◆ WHAT THE EXERCISE ASKS
Every line in the data below from the one containing "k duchovnímu světu, ale" down to the one containing "Čím víc čar", both included, must be retyped exactly; no other line is to appear.

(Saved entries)
|---|
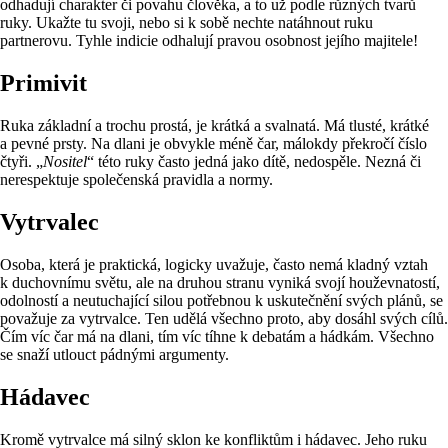
odhadují charakter či povahu člověka, a to už podle různých tvarů
ruky. Ukažte tu svoji, nebo si k sobě nechte natáhnout ruku
partnerovu. Tyhle indicie odhalují pravou osobnost jejího majitele!
Primivit
Ruka základní a trochu prostá, je krátká a svalnatá. Má tlusté, krátké
a pevné prsty. Na dlani je obvykle méně čar, málokdy překročí číslo
čtyři. „
Nositel
“ této ruky často jedná jako dítě, nedospěle. Nezná či
nerespektuje společenská pravidla a normy.
Vytrvalec
Osoba, která je praktická, logicky uvažuje, často nemá kladný vztah
k duchovnímu světu, ale na druhou stranu vyniká svojí houževnatostí,
odolností a neutuchající silou potřebnou k uskutečnění svých plánů, se
považuje za vytrvalce. Ten udělá všechno proto, aby dosáhl svých cílů.
Čím víc čar má na dlani, tím víc tíhne k debatám a hádkám. Všechno
se snaží utlouct pádnými argumenty.
Hádavec
Kromě vytrvalce má silný sklon ke konfliktům i hádavec. Jeho ruku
|---|
◆ REPLY TO THE TASK
k duchovnímu světu, ale na druhou stranu vyniká svojí houževnatostí,
odolností a neutuchající silou potřebnou k uskutečnění svých plánů, se
považuje za vytrvalce. Ten udělá všechno proto, aby dosáhl svých cílů.
Čím víc čar má na dlani, tím víc tíhne k debatám a hádkám. Všechno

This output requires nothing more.